Leadership organization chooses five NKU students to attend conference

As the 2006 elections approach, political ads on our televisions are surfacing at an ever-fluid pace, but NEW (National Education for Women’s Leadership) Leadership Kentucky is attempting to change some of the faces you’ll be seeing in these ads in following years.

NEW Leadership hopes to encourage and empower female undergraduate college students to pursue political careers and leadership roles.

A residential program was held Sept. 15 to 17, in Erlanger, Ky., where 23 women nominees from eight universities attended, including five NKU students. Attendees discussed challenges they may face, discovered skills they already have and learned about subjects such as leadership skills, speech-making, political etiquette and strategic communication through various workshops and lectures. Cincinnati city council member Laketa Cole, Fort Thomas Mayor Mary Brown and president of the University of Cincinnati Nancy Zimpher were just a few of the political figures who spoke at the event.

The Center for American Women and Politics (CAWP) at Rutgers University developed the national NEW Leadership program. NEW Leadership Kentucky, led by former mayor of Cincinnati Roxanne Qualls and sponsored by the Institute for Public Leadership and Public Affairs at NKU, was designated as a partner of the national program in spring 2005.

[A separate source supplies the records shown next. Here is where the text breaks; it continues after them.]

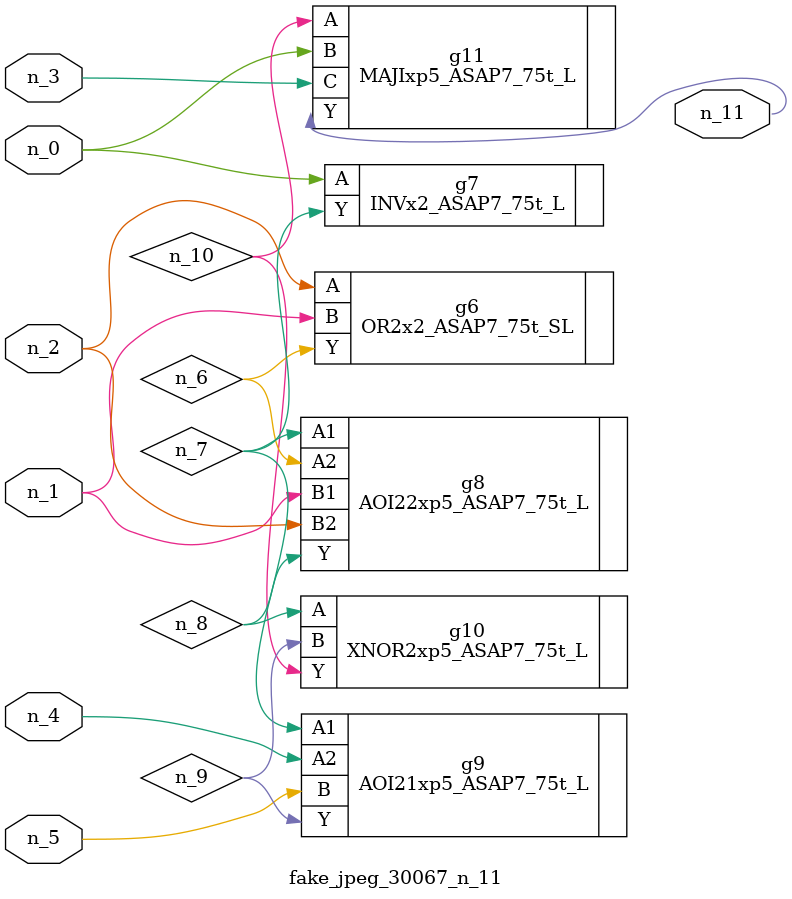
<source format=v>
module fake_jpeg_30067_n_11 (n_3, n_2, n_1, n_0, n_4, n_5, n_11);

input n_3;
input n_2;
input n_1;
input n_0;
input n_4;
input n_5;

output n_11;

wire n_10;
wire n_8;
wire n_9;
wire n_6;
wire n_7;

OR2x2_ASAP7_75t_SL g6 ( 
.A(n_2),
.B(n_1),
.Y(n_6)
);

INVx2_ASAP7_75t_L g7 ( 
.A(n_0),
.Y(n_7)
);

AOI22xp5_ASAP7_75t_L g8 ( 
.A1(n_7),
.A2(n_6),
.B1(n_1),
.B2(n_2),
.Y(n_8)
);

XNOR2xp5_ASAP7_75t_L g10 ( 
.A(n_8),
.B(n_9),
.Y(n_10)
);

AOI21xp5_ASAP7_75t_L g9 ( 
.A1(n_7),
.A2(n_4),
.B(n_5),
.Y(n_9)
);

MAJIxp5_ASAP7_75t_L g11 ( 
.A(n_10),
.B(n_0),
.C(n_3),
.Y(n_11)
);


endmodule
</source>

According to CAWP, while women make up 52 percent of the voting population, they held only 15.1 percent of U.S. congressional seats in 2006. They also held only 24.8 percent of statewide elective executive offices and 22.8 percent of state legislatures. CAWP research indicates “women bring different perspectives, experiences and priorities to public life.”

“The mission of the institute is to improve local governance within metropolitan regions,” Qualls said. She said one goal is to educate youth continuing into adulthood to serve in political office and leadership in public policy.

“My personal favorite was council member Laketa Cole, who made such an impact on me because she is a woman in a leadership position who refuses to give into the women stereotype and go soft on any issue because people believe she should,” participant Alex Kindell said. “She is called a ‘pit bull’ and ‘bulldog,’ but really she is just a strong woman. I can relate to that.”

Kindell was nominated for the event because of her involvement at NKU- she is the founder and president of NKU Students for Choice, the voice for women’s reproductive rights on campus. She is also an editor for The Lost Cause Review, a publication that focuses on free speech issues on NKU’s campus. Kindell considers herself a protestor, but after completing the program, feels she would run for a leadership position if it would help her provoke change.

“The biggest impact [the program] had on me was realizing that there are other women out there my own age who are exceptionally driven to change the world, and who do believe that the world can be changed,” Kindell said. “We don’t doubt that we can change it. We are itching for our chance to.”

Attendee Katie Henderson, president of College Democrats at NKU, has been attracted to politics since a young age. She volunteered for two campaigns in 2004 and has continued to do campaign work since then by participating in literature drops, door-to-door walking, fundraisers, phone banking, walking in parades and more. Henderson said the NEW Leadership event was a motivating experience. She would like to work for the government some day, but is not sure what role she will play.

“I just know that whatever I do, I would like for it to be based upon changing public policies and having a good amount of political involvement,” she said.

Blaire Estes has never been interested in politics, but attended the event as a way to learn more. She considers herself a women’s rights activist and is also concerned with the cost of prescription medicine. She feels the residential program has armed her with the knowledge to become successful in whichever career she decides to pursue. Estes would like to finish her degree in psychology and eventually get a position in religious counseling.

Participant Rachele Vogelpohl was interested in the leadership aspect of the education, which she feels relates more to her than the political viewpoint. She plans to obtain a master’s degree in advanced athletic training.

Lauren Petrzilka, political science major, partook in the program to strengthen her leadership skills and meet women who have been influential locally. She hopes to pursue a master’s of in public administration and seek a job with a civic engagement or non-profit group or office on a college campus.

At the program, she learned “women are making great strides in the region and world, but we need to continue to push to make our presence known and empower ourselves to be represented in politics and public policy.”

Qualls considers the program successful for a number of reasons including the large numbers of students and presenters that participated, the number of schools represented, the positive evaluations of the program completed by participants, the sponsorships by the schools involved and the money that was raised to help provide scholarships for the program fees.